### Directive
Output a character-exact copy of the data, images removed.

Items from a dataset
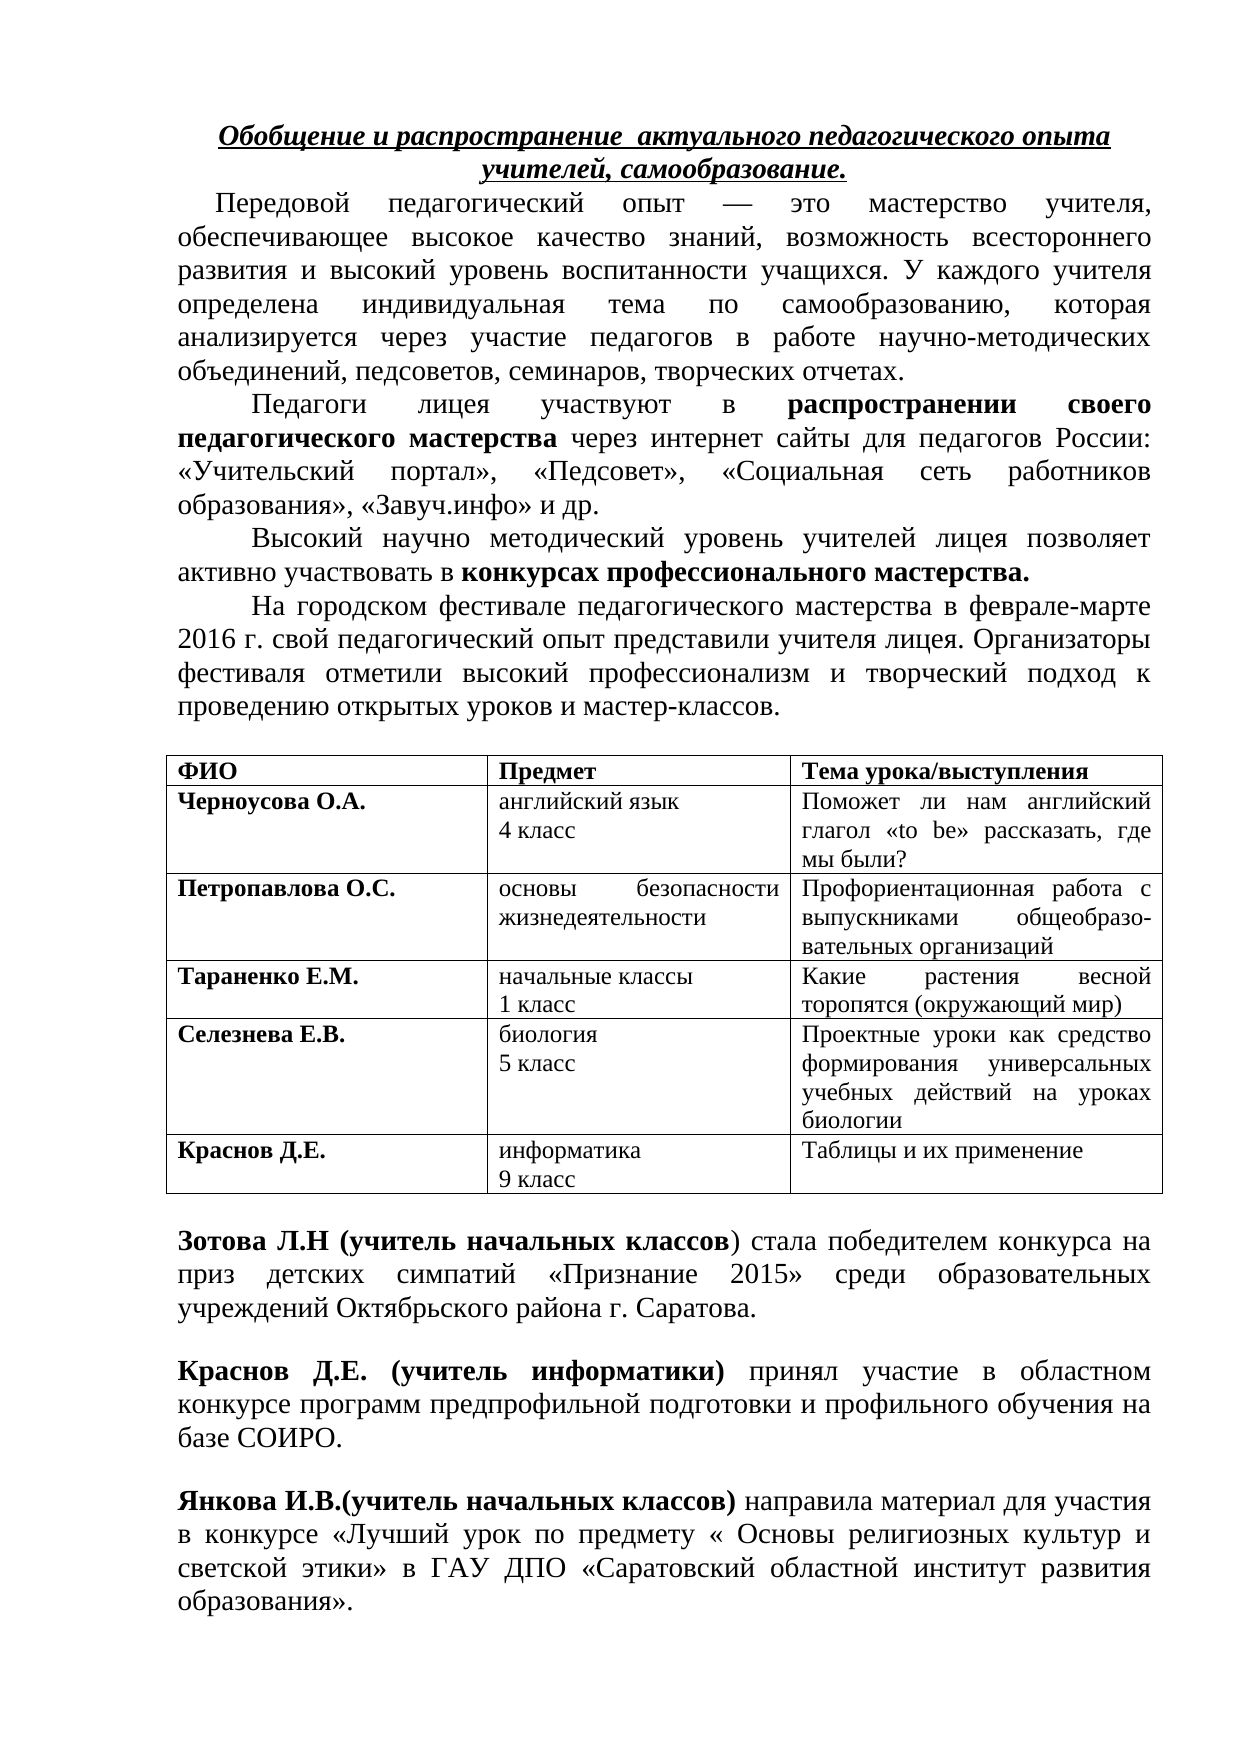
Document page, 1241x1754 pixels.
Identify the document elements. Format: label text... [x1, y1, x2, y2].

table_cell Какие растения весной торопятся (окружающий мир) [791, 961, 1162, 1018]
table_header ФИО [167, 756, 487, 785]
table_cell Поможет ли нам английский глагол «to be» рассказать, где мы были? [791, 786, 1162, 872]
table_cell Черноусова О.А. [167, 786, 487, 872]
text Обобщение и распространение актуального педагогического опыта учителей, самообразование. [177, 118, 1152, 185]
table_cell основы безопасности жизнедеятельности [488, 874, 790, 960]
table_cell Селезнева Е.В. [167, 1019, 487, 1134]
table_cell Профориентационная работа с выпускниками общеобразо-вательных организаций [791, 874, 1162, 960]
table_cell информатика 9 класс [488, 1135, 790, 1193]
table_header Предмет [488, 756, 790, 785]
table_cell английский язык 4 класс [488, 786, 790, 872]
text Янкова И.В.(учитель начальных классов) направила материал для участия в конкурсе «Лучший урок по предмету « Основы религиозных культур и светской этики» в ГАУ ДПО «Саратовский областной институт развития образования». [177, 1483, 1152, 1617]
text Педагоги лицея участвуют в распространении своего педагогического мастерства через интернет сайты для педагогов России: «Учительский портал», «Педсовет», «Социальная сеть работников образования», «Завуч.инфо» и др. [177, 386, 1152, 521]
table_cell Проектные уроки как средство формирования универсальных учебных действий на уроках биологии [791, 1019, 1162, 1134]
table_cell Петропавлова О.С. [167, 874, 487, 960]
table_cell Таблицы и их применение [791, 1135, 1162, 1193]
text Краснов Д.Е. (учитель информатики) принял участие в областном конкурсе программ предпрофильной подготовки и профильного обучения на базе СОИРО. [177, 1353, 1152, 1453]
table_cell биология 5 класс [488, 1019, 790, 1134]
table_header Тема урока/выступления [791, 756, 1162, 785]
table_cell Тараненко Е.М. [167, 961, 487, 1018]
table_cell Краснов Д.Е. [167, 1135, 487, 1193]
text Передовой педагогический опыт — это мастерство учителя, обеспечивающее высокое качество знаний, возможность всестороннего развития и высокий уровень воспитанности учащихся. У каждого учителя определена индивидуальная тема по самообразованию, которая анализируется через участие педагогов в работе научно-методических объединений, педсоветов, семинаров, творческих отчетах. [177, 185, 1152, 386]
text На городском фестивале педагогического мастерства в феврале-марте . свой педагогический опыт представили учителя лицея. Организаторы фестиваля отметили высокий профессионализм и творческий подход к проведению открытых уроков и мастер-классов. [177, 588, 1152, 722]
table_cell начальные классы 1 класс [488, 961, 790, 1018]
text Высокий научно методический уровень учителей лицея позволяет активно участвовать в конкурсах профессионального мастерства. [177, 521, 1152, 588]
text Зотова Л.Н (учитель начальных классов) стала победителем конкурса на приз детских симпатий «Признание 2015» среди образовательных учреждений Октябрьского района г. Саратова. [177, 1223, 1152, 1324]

### Written solution
Document page, 1241x1754 pixels.
Identify the document elements. Format: label text... [x1, y1, x2, y2].

table_cell Какие растения весной торопятся (окружающий мир) [791, 961, 1162, 1018]
table_header ФИО [167, 756, 487, 785]
table_cell Поможет ли нам английский глагол «to be» рассказать, где мы были? [791, 786, 1162, 872]
table_cell Черноусова О.А. [167, 786, 487, 872]
text Обобщение и распространение актуального педагогического опыта учителей, самообразование. [177, 118, 1152, 185]
table_cell основы безопасности жизнедеятельности [488, 874, 790, 960]
table_cell Селезнева Е.В. [167, 1019, 487, 1134]
table_cell Профориентационная работа с выпускниками общеобразо-вательных организаций [791, 874, 1162, 960]
table_cell информатика 9 класс [488, 1135, 790, 1193]
table_header Предмет [488, 756, 790, 785]
table_cell английский язык 4 класс [488, 786, 790, 872]
text Янкова И.В.(учитель начальных классов) направила материал для участия в конкурсе «Лучший урок по предмету « Основы религиозных культур и светской этики» в ГАУ ДПО «Саратовский областной институт развития образования». [177, 1483, 1152, 1617]
text Педагоги лицея участвуют в распространении своего педагогического мастерства через интернет сайты для педагогов России: «Учительский портал», «Педсовет», «Социальная сеть работников образования», «Завуч.инфо» и др. [177, 386, 1152, 521]
table_cell Проектные уроки как средство формирования универсальных учебных действий на уроках биологии [791, 1019, 1162, 1134]
table_cell Петропавлова О.С. [167, 874, 487, 960]
table_cell Таблицы и их применение [791, 1135, 1162, 1193]
text Краснов Д.Е. (учитель информатики) принял участие в областном конкурсе программ предпрофильной подготовки и профильного обучения на базе СОИРО. [177, 1353, 1152, 1453]
table_cell биология 5 класс [488, 1019, 790, 1134]
table_header Тема урока/выступления [791, 756, 1162, 785]
table_cell Тараненко Е.М. [167, 961, 487, 1018]
table_cell Краснов Д.Е. [167, 1135, 487, 1193]
text Передовой педагогический опыт — это мастерство учителя, обеспечивающее высокое качество знаний, возможность всестороннего развития и высокий уровень воспитанности учащихся. У каждого учителя определена индивидуальная тема по самообразованию, которая анализируется через участие педагогов в работе научно-методических объединений, педсоветов, семинаров, творческих отчетах. [177, 185, 1152, 386]
text На городском фестивале педагогического мастерства в феврале-марте . свой педагогический опыт представили учителя лицея. Организаторы фестиваля отметили высокий профессионализм и творческий подход к проведению открытых уроков и мастер-классов. [177, 588, 1152, 722]
table_cell начальные классы 1 класс [488, 961, 790, 1018]
text Высокий научно методический уровень учителей лицея позволяет активно участвовать в конкурсах профессионального мастерства. [177, 521, 1152, 588]
text Зотова Л.Н (учитель начальных классов) стала победителем конкурса на приз детских симпатий «Признание 2015» среди образовательных учреждений Октябрьского района г. Саратова. [177, 1223, 1152, 1324]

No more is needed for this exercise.